As if proliferating collective actions, class actions and Department of Labor investigations and enforcement actions for wage-hour and Family and Medical Leave Act violations weren’t enough, American businesses may now face even more legal challenges from employees.  The 400,000-member American Bar Association has agreed to partner with the U.S. Department of Labor to establish an attorney-referral service to facilitate workers’ complaints under the Fair Labor Standards Act and FMLA.
 
Vice President Joe Biden, Attorney General Eric Holder, and Secretary of Labor Hilda Solis were among the dignitaries at the White House ceremony on November 19 announcing the new alliance.  They were joined by ABA President-elect Wm. T. (Bill) Robinson III and current ABA President Stephen Zack, who said, “A significant number of Americans lack meaningful access to our justice system.  Even for moderate-income working people, this barrier to access is primarily financial in nature.  Too many simply cannot afford the cost of counsel to help them resolve their legal problems.”  According to the partners, the new arrangement will give more employees access to the justice system.
 
And what of employers – the prospective defendants in all this?  The prospect of more claims and lawsuits means an even greater emphasis must be placed on self-analysis and corrective action.  Employers must audit their wage and hour practices, looking at such issues as purported independent contractor status, the proper classification of employees (exempt or non-exempt), overtime calculations, breaks, payroll procedures, donning and doffing, and recordkeeping, among others.  In the FMLA context, proper notifications to employees, determinations of eligibility for and duration of leaves, handling of intermittent leave issues, coordination of worker’s compensation leave, leave relating to military service, and refining policies and procedures to address abuse of leave, are among the concerns to be considered.  State law issues also must be considered, even if technically ancillary to the federal-ABA initiative.  (A number of states are cracking down on supposed misclassification of employees; several boast their own leave statutes.) 

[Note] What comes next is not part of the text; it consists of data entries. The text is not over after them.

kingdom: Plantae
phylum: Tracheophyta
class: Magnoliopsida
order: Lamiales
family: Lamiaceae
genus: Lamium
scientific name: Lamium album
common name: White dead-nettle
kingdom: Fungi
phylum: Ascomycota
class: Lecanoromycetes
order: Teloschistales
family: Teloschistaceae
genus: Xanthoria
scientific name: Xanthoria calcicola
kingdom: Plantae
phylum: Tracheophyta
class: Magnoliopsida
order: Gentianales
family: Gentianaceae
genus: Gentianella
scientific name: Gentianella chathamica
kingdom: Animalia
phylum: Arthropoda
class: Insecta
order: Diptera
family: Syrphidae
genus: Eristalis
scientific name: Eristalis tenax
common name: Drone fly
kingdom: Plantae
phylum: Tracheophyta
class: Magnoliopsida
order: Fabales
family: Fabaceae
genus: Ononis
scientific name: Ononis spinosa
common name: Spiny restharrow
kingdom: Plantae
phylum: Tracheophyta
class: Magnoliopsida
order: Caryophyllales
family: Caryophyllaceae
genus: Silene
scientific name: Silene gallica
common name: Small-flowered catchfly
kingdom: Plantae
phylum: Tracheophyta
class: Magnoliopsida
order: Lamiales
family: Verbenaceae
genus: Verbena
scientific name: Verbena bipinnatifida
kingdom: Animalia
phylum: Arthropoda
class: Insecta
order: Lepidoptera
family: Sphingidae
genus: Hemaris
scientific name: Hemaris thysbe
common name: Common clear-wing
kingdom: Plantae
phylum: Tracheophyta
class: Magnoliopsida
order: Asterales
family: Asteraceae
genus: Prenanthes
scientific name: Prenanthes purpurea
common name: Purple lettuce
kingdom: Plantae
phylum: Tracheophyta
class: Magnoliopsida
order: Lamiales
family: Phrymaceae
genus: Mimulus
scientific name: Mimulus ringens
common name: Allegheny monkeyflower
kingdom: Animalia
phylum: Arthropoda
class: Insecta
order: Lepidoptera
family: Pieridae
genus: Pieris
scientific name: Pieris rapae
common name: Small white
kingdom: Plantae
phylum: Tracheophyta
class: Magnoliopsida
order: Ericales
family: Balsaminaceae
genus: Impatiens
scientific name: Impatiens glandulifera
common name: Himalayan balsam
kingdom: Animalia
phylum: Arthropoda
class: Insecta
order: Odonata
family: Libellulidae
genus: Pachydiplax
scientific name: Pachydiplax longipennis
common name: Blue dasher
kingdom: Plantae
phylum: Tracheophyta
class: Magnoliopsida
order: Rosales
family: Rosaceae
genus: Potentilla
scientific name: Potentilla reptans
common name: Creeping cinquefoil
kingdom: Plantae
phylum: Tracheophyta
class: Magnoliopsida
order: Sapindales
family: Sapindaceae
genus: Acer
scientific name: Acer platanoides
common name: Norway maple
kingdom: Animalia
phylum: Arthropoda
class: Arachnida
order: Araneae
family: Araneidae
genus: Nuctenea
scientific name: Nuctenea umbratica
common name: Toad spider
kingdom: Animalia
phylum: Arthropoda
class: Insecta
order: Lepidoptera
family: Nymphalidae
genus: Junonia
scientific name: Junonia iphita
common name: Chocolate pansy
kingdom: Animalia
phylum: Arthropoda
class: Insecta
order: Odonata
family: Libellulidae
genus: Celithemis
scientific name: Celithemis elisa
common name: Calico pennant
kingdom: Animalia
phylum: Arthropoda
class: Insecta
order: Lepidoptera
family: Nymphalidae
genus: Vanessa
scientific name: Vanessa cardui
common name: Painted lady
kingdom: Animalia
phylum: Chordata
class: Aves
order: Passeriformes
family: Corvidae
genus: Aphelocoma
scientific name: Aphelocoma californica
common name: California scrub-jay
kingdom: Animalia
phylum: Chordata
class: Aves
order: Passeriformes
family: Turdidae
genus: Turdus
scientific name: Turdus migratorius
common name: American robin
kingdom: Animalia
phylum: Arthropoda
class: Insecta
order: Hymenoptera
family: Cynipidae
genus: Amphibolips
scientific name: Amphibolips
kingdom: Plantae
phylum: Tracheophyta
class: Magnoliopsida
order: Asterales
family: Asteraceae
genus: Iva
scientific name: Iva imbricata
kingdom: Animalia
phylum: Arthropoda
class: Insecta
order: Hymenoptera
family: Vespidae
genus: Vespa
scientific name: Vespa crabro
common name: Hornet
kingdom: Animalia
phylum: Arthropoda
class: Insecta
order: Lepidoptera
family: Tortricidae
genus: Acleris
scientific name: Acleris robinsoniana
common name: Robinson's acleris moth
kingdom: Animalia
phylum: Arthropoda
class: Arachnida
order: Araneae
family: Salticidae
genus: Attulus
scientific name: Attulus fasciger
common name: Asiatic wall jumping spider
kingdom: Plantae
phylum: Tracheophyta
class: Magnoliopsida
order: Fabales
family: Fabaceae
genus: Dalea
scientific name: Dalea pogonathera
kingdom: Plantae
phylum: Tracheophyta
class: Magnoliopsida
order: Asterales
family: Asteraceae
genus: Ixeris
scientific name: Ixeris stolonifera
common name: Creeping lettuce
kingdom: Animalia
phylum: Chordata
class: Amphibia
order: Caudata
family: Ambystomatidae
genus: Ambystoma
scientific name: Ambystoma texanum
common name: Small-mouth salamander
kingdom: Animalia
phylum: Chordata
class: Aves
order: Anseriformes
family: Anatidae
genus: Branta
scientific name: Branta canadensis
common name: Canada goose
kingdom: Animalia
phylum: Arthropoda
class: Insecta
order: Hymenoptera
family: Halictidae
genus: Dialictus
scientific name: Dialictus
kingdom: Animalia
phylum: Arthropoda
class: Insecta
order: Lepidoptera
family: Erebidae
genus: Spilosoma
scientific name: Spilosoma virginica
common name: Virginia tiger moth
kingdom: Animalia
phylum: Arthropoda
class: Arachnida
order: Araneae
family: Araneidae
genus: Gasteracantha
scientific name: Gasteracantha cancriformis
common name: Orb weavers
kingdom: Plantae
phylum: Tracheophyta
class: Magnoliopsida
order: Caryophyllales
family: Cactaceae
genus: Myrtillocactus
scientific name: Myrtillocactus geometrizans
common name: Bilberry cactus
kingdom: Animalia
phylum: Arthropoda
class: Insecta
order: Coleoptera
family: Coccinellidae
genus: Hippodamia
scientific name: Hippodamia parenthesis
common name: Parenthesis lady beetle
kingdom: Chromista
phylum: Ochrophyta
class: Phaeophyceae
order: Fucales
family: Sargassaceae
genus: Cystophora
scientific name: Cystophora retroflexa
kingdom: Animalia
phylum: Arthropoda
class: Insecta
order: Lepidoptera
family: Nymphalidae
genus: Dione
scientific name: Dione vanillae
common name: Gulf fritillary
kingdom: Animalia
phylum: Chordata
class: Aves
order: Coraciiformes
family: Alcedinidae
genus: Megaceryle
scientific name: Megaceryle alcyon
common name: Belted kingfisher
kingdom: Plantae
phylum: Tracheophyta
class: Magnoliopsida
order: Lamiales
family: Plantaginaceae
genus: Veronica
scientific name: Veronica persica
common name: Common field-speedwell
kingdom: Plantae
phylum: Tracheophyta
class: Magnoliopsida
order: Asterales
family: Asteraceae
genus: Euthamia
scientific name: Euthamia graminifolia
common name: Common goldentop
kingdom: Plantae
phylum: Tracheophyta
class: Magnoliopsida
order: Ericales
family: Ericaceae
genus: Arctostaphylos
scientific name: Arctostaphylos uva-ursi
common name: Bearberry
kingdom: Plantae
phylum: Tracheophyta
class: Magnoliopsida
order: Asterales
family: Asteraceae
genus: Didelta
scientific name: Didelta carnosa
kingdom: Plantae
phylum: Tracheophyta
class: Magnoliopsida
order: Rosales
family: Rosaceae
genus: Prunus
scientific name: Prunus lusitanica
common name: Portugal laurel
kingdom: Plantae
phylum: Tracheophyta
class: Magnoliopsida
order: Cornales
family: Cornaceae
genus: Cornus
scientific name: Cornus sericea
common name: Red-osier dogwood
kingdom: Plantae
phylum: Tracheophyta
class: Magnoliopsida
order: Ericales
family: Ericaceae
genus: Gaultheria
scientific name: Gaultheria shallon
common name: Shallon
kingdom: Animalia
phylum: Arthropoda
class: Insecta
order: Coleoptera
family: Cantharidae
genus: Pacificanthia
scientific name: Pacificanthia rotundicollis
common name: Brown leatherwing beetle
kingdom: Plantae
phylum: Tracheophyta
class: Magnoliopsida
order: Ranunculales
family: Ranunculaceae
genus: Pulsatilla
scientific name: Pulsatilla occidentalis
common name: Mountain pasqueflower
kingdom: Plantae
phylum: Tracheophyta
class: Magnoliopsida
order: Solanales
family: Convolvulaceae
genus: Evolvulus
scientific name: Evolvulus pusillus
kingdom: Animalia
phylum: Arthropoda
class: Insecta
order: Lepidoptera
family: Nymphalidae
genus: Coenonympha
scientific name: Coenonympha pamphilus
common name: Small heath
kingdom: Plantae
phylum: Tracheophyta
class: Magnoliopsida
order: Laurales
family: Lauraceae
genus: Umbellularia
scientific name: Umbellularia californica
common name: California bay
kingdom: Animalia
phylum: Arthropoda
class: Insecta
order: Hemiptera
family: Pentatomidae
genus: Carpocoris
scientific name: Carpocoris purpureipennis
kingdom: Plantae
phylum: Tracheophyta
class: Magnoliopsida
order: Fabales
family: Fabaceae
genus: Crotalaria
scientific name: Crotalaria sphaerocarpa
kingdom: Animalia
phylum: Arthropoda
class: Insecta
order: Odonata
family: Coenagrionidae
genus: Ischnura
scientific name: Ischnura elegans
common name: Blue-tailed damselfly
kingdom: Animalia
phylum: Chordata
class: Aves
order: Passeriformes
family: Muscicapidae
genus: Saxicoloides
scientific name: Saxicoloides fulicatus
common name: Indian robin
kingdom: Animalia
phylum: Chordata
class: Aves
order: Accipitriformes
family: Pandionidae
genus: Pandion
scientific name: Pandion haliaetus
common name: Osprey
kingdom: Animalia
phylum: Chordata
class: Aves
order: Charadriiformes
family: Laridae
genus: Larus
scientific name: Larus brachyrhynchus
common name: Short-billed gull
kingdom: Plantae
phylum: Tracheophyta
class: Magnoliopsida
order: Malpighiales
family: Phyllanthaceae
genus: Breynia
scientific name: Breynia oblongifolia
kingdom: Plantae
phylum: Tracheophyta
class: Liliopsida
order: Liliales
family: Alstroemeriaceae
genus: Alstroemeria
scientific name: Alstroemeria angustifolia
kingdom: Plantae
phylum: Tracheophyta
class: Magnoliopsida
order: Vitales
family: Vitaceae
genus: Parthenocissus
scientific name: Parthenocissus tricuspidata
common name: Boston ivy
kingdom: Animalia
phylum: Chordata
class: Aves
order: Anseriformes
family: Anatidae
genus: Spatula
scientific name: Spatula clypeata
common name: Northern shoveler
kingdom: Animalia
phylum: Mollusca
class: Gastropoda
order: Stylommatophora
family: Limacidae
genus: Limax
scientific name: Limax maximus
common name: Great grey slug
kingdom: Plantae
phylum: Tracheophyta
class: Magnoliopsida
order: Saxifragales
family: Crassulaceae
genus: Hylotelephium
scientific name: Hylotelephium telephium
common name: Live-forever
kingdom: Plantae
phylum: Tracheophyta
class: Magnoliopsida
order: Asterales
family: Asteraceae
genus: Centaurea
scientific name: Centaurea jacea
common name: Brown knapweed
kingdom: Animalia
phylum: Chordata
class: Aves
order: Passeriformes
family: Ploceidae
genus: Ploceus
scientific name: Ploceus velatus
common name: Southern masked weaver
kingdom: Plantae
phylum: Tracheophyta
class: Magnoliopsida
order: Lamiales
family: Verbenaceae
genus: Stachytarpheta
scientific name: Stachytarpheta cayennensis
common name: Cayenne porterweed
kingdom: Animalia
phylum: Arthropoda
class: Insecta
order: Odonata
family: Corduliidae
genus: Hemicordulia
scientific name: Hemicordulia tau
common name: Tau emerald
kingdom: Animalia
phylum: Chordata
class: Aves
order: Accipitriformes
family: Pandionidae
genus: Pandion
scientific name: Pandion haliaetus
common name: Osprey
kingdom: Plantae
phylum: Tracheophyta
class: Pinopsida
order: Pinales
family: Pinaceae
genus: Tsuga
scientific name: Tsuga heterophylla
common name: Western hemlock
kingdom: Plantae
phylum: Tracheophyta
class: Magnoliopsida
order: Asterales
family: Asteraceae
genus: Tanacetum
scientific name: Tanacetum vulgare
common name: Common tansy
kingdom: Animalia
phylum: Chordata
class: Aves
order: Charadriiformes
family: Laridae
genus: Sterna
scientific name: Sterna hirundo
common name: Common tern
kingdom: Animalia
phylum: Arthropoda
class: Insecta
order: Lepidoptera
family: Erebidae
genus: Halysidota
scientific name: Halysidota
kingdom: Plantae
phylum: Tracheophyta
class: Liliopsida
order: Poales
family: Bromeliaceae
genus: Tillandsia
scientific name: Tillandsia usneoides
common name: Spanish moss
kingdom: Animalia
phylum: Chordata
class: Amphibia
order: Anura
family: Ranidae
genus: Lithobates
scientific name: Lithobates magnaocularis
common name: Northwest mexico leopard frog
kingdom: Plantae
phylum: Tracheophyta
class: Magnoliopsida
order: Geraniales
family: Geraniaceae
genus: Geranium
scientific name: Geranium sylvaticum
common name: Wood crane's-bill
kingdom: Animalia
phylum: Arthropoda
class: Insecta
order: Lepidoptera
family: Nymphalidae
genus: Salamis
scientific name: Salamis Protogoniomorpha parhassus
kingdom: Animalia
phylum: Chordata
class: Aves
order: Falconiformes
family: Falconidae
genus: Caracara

Once a self-analysis is completed, management must decide what deficiencies, if any, are present.  It must then undertake steps to bring the business into compliance with these laws and related DOL regulations.  Correction is essential, but may give rise to new difficulties as employees gain increased awareness of their rights.  Expect questions.  Be prepared with answers.  Where significant numbers are involved, budgeting may have to be adjusted to reflect additional, unanticipated wage costs.  Staffing may have to be modified.  These dislocations, in turn, may prompt employers to look at ways in which cost savings may be effected, such as by outsourcing, subcontracting, or introducing labor-saving equipment.  There could be a downside for employees from a surfeit of wage-hour and FMLA lawsuits.

The ABA leadership may have been motivated by the most exalted of reasons.  But we wonder if it consulted its member-corporate counsel, and their clients who face legal attacks all too often, before signing on as the employers’ adversary at the government’s behest.